Your objective -> Rewrite the material below, replacing "Dealer Price" with "Sale Price" throughout and changing nothing else. Omit the pictures from your answer.

[Entries taken from a collection]
———
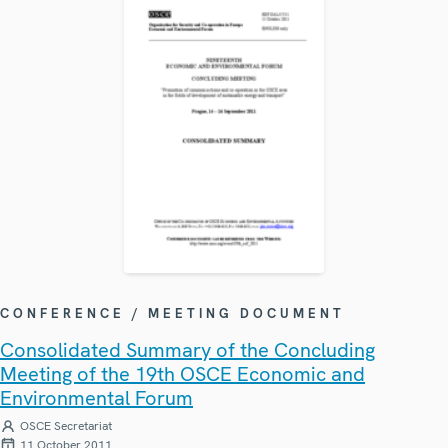
CONFERENCE / MEETING DOCUMENT
Consolidated Summary of the Concluding
Meeting of the 19th OSCE Economic and
Environmental Forum
OSCE Secretariat
11 October 2011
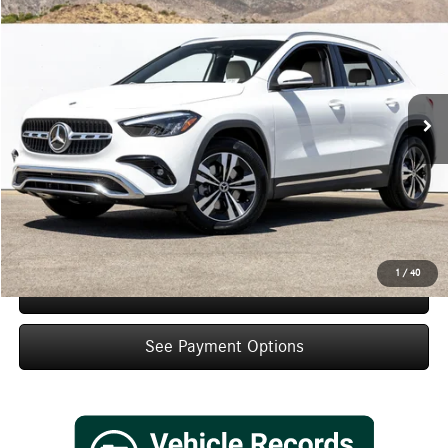
$45,495
Dealer Price
Special Offer
VIN:
W1N4N4GB3TJ897520
Stock:
TJ897520
Model:
GLA250
Less
Ext.
Int.
In Stock
MSRP:
$43,520
Doc Fee:
+$85
IndiGo Essentials:
+$595
StarGard GPS Vehicle Protection:
+$1,295
Dealer Price
$45,495
1
/
40
Schedule Test Drive
See Payment Options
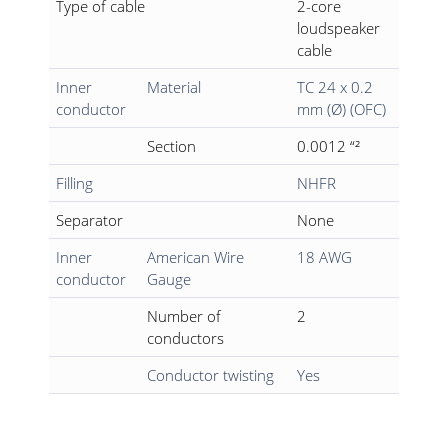
Type of cable
2-core
loudspeaker
cable
Inner
Material
TC 24 x 0.2
conductor
mm (Ø) (OFC)
Section
0.0012 “²
Filling
NHFR
Separator
None
Inner
American Wire
18 AWG
conductor
Gauge
Number of
2
conductors
Conductor twisting
Yes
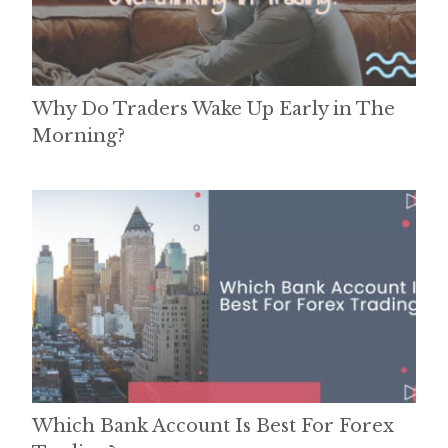
Why Do Traders Wake Up Early in The
Morning?
Which Bank Account Is Best For Forex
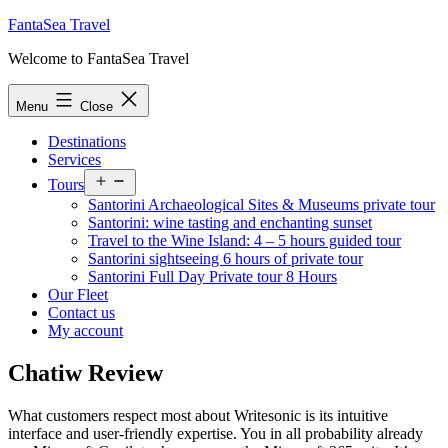
Skip
FantaSea Travel
to
Welcome to FantaSea Travel
content
Menu
Close
Destinations
Services
Open
Tours
menu
Santorini Archaeological Sites & Museums private tour
Santorini: wine tasting and enchanting sunset
Travel to the Wine Island: 4 – 5 hours guided tour
Santorini sightseeing 6 hours of private tour
Santorini Full Day Private tour 8 Hours
Our Fleet
Contact us
My account
Chatiw Review
What customers respect most about Writesonic is its intuitive
interface and user-friendly expertise. You in all probability already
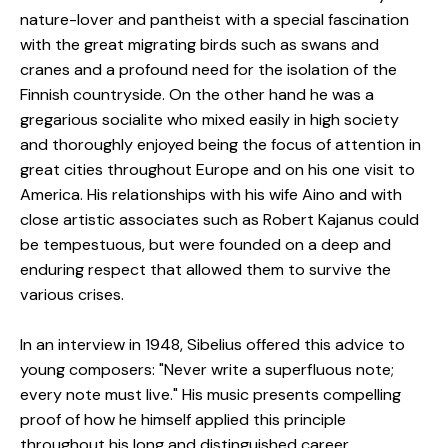
nature-lover and pantheist with a special fascination
with the great migrating birds such as swans and
cranes and a profound need for the isolation of the
Finnish countryside. On the other hand he was a
gregarious socialite who mixed easily in high society
and thoroughly enjoyed being the focus of attention in
great cities throughout Europe and on his one visit to
America. His relationships with his wife Aino and with
close artistic associates such as Robert Kajanus could
be tempestuous, but were founded on a deep and
enduring respect that allowed them to survive the
various crises.
In an interview in 1948, Sibelius offered this advice to
young composers: "Never write a superfluous note;
every note must live." His music presents compelling
proof of how he himself applied this principle
throughout his long and distinguished career.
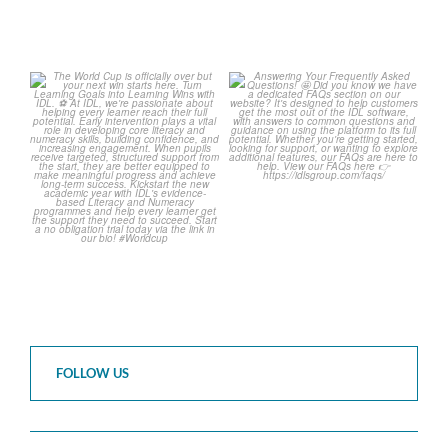
The World Cup is officially
Answering Your Frequently
over but your next win
...
Asked Questions! 🤩
...
3
0
2
0
FOLLOW US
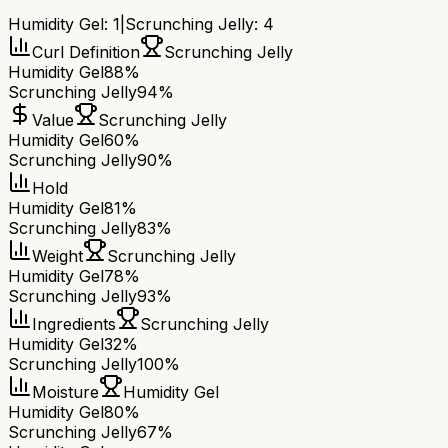
Humidity Gel
:
1
|
Scrunching Jelly
:
4
Curl Definition
Scrunching Jelly
Humidity Gel
88%
Scrunching Jelly
94%
Value
Scrunching Jelly
Humidity Gel
60%
Scrunching Jelly
90%
Hold
Humidity Gel
81%
Scrunching Jelly
83%
Weight
Scrunching Jelly
Humidity Gel
78%
Scrunching Jelly
93%
Ingredients
Scrunching Jelly
Humidity Gel
32%
Scrunching Jelly
100%
Moisture
Humidity Gel
Humidity Gel
80%
Scrunching Jelly
67%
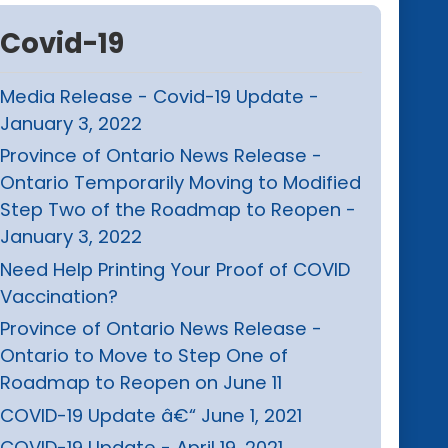
Covid-19
Media Release - Covid-19 Update -
January 3, 2022
Province of Ontario News Release -
Ontario Temporarily Moving to Modified
Step Two of the Roadmap to Reopen -
January 3, 2022
Need Help Printing Your Proof of COVID
Vaccination?
Province of Ontario News Release -
Ontario to Move to Step One of
Roadmap to Reopen on June 11
COVID-19 Update â€“ June 1, 2021
COVID-19 Update - April 19, 2021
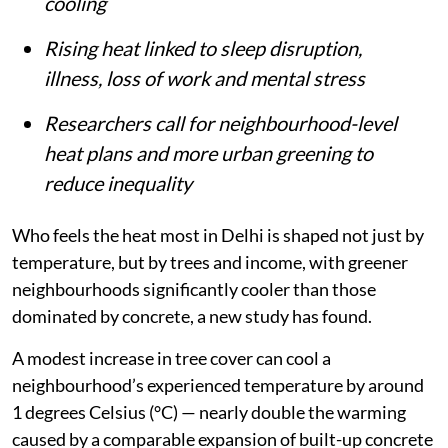
built-up spaces and limited access to
cooling
Rising heat linked to sleep disruption,
illness, loss of work and mental stress
Researchers call for neighbourhood-level
heat plans and more urban greening to
reduce inequality
Who feels the heat most in Delhi is shaped not just by
temperature, but by trees and income, with greener
neighbourhoods significantly cooler than those
dominated by concrete, a new study has found.
A modest increase in tree cover can cool a
neighbourhood’s experienced temperature by around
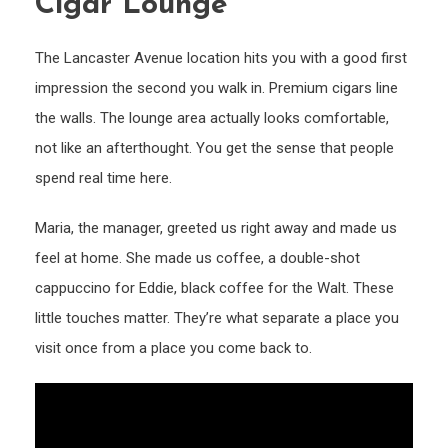
Cigar Lounge
The Lancaster Avenue location hits you with a good first
impression the second you walk in. Premium cigars line
the walls. The lounge area actually looks comfortable,
not like an afterthought. You get the sense that people
spend real time here.
Maria, the manager, greeted us right away and made us
feel at home. She made us coffee, a double-shot
cappuccino for Eddie, black coffee for the Walt. These
little touches matter. They’re what separate a place you
visit once from a place you come back to.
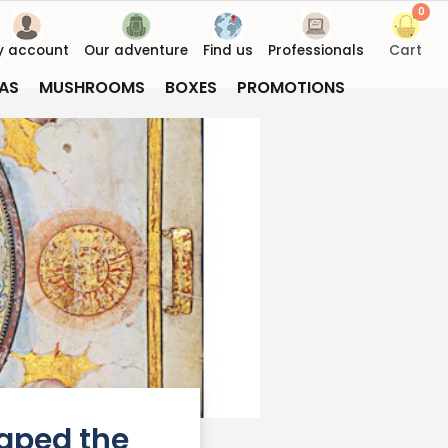
0
y account
Our adventure
Find us
Professionals
Cart
AS
MUSHROOMS
BOXES
PROMOTIONS
haped the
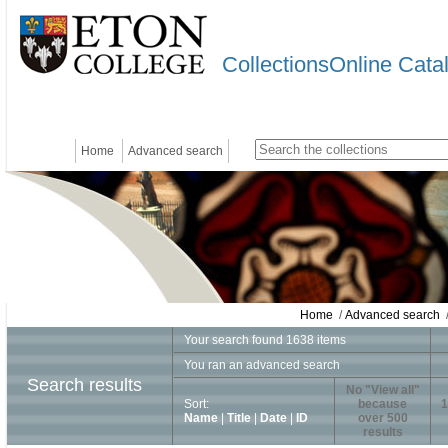
CollectionsOnline Cata
Home
Advanced search
Home
/
Advanced search
/
Your search found 1638 items
You ran an advanced search
Search results
No "View all"
Sort:
because
1
Name
|
Title
|
Date
|
ID
over 500
results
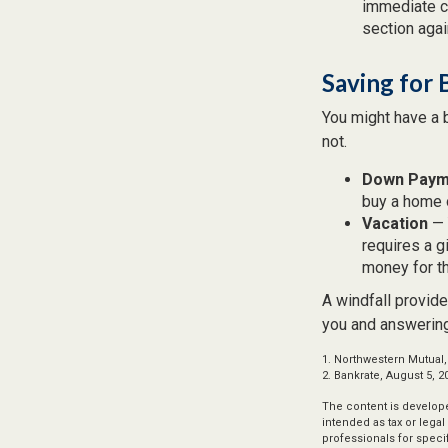
immediate co
section again
Saving for 
You might have a 
not.
Down Paym
buy a home o
Vacation
— 
requires a g
money for th
A windfall provide
you and answering
1. Northwestern Mutual,
2. Bankrate, August 5, 2
The content is develope
intended as tax or legal
professionals for speci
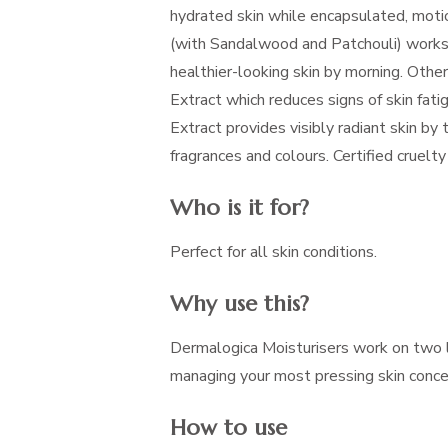
hydrated skin while encapsulated, moti
(with Sandalwood and Patchouli) works 
healthier-looking skin by morning. Other
Extract which reduces signs of skin fat
Extract provides visibly radiant skin by 
fragrances and colours. Certified cruel
Who is it for?
Perfect for all skin conditions.
Why use this?
Dermalogica Moisturisers work on two l
managing your most pressing skin concern
How to use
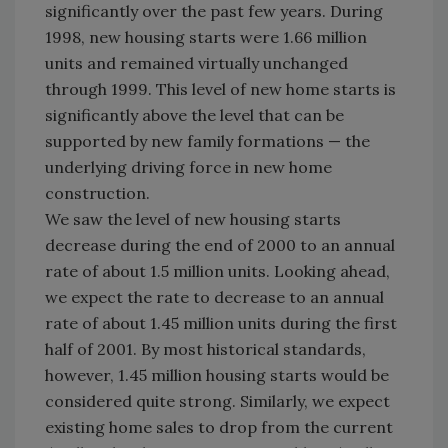
significantly over the past few years. During
1998, new housing starts were 1.66 million
units and remained virtually unchanged
through 1999. This level of new home starts is
significantly above the level that can be
supported by new family formations — the
underlying driving force in new home
construction.
We saw the level of new housing starts
decrease during the end of 2000 to an annual
rate of about 1.5 million units. Looking ahead,
we expect the rate to decrease to an annual
rate of about 1.45 million units during the first
half of 2001. By most historical standards,
however, 1.45 million housing starts would be
considered quite strong. Similarly, we expect
existing home sales to drop from the current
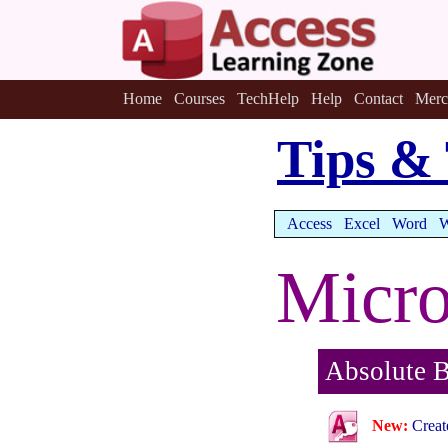
Home
Courses
TechHelp
Help
Contact
Merc
Tips & 
Access
Excel
Word
W
Micro
Absolute B
New:
Creat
———
Response to the task ->
CONFERENCE / MEETING DOCUMENT
Consolidated Summary of the Concluding
Meeting of the 19th OSCE Economic and
Environmental Forum
OSCE Secretariat
11 October 2011
$45,495
Sale Price
Special Offer
VIN:
W1N4N4GB3TJ897520
Stock:
TJ897520
Model:
GLA250
Less
Ext.
Int.
In Stock
MSRP:
$43,520
Doc Fee:
+$85
IndiGo Essentials:
+$595
StarGard GPS Vehicle Protection:
+$1,295
Sale Price
$45,495
1
/
40
Schedule Test Drive
See Payment Options
Type of cable
2-core
loudspeaker
cable
Inner
Material
TC 24 x 0.2
conductor
mm (Ø) (OFC)
Section
0.0012 “²
Filling
NHFR
Separator
None
Inner
American Wire
18 AWG
conductor
Gauge
Number of
2
conductors
Conductor twisting
Yes
Why Do Traders Wake Up Early in The
Morning?
Which Bank Account Is Best For Forex
Skip
FantaSea Travel
to
Welcome to FantaSea Travel
content
Menu
Close
Destinations
Services
Open
Tours
menu
Santorini Archaeological Sites & Museums private tour
Santorini: wine tasting and enchanting sunset
Travel to the Wine Island: 4 – 5 hours guided tour
Santorini sightseeing 6 hours of private tour
Santorini Full Day Private tour 8 Hours
Our Fleet
Contact us
My account
Chatiw Review
What customers respect most about Writesonic is its intuitive
interface and user-friendly expertise. You in all probability already
nature-lover and pantheist with a special fascination
with the great migrating birds such as swans and
cranes and a profound need for the isolation of the
Finnish countryside. On the other hand he was a
gregarious socialite who mixed easily in high society
and thoroughly enjoyed being the focus of attention in
great cities throughout Europe and on his one visit to
America. His relationships with his wife Aino and with
close artistic associates such as Robert Kajanus could
be tempestuous, but were founded on a deep and
enduring respect that allowed them to survive the
various crises.
In an interview in 1948, Sibelius offered this advice to
young composers: "Never write a superfluous note;
every note must live." His music presents compelling
proof of how he himself applied this principle
throughout his long and distinguished career.
The World Cup is officially
Answering Your Frequently
over but your next win
...
Asked Questions! 🤩
...
3
0
2
0
FOLLOW US
Humidity Gel
:
1
|
Scrunching Jelly
:
4
Curl Definition
Scrunching Jelly
Humidity Gel
88%
Scrunching Jelly
94%
Value
Scrunching Jelly
Humidity Gel
60%
Scrunching Jelly
90%
Hold
Humidity Gel
81%
Scrunching Jelly
83%
Weight
Scrunching Jelly
Humidity Gel
78%
Scrunching Jelly
93%
Ingredients
Scrunching Jelly
Humidity Gel
32%
Scrunching Jelly
100%
Moisture
Humidity Gel
Humidity Gel
80%
Scrunching Jelly
67%
Covid-19
Media Release - Covid-19 Update -
January 3, 2022
Province of Ontario News Release -
Ontario Temporarily Moving to Modified
Step Two of the Roadmap to Reopen -
January 3, 2022
Need Help Printing Your Proof of COVID
Vaccination?
Province of Ontario News Release -
Ontario to Move to Step One of
Roadmap to Reopen on June 11
COVID-19 Update â€“ June 1, 2021
COVID-19 Update - April 19, 2021
built-up spaces and limited access to
cooling
Rising heat linked to sleep disruption,
illness, loss of work and mental stress
Researchers call for neighbourhood-level
heat plans and more urban greening to
reduce inequality
Who feels the heat most in Delhi is shaped not just by
temperature, but by trees and income, with greener
neighbourhoods significantly cooler than those
dominated by concrete, a new study has found.
A modest increase in tree cover can cool a
neighbourhood’s experienced temperature by around
Cigar Lounge
The Lancaster Avenue location hits you with a good first
impression the second you walk in. Premium cigars line
the walls. The lounge area actually looks comfortable,
not like an afterthought. You get the sense that people
spend real time here.
Maria, the manager, greeted us right away and made us
feel at home. She made us coffee, a double-shot
cappuccino for Eddie, black coffee for the Walt. These
little touches matter. They’re what separate a place you
visit once from a place you come back to.
0
y account
Our adventure
Find us
Professionals
Cart
AS
MUSHROOMS
BOXES
PROMOTIONS
haped the
CollectionsOnline Cata
Home
Advanced search
Home
/
Advanced search
/
Your search found 1638 items
You ran an advanced search
Search results
No "View all"
Sort:
because
1
Name
|
Title
|
Date
|
ID
over 500
results
immediate co
section again
Saving for 
You might have a 
not.
Down Paym
buy a home o
Vacation
— 
requires a g
money for th
A windfall provide
you and answering
1. Northwestern Mutual,
2. Bankrate, August 5, 2
The content is develope
intended as tax or legal
professionals for speci
hydrated skin while encapsulated, moti
(with Sandalwood and Patchouli) works 
healthier-looking skin by morning. Other
Extract which reduces signs of skin fat
Extract provides visibly radiant skin by 
fragrances and colours. Certified cruel
Who is it for?
Perfect for all skin conditions.
Why use this?
Dermalogica Moisturisers work on two l
managing your most pressing skin concern
How to use
significantly over the past few years. During
1998, new housing starts were 1.66 million
units and remained virtually unchanged
through 1999. This level of new home starts is
significantly above the level that can be
supported by new family formations — the
underlying driving force in new home
construction.
We saw the level of new housing starts
decrease during the end of 2000 to an annual
rate of about 1.5 million units. Looking ahead,
we expect the rate to decrease to an annual
rate of about 1.45 million units during the first
half of 2001. By most historical standards,
however, 1.45 million housing starts would be
considered quite strong. Similarly, we expect
existing home sales to drop from the current
Home
Courses
TechHelp
Help
Contact
Merc
Tips & 
Access
Excel
Word
W
Micro
Absolute B
New:
Creat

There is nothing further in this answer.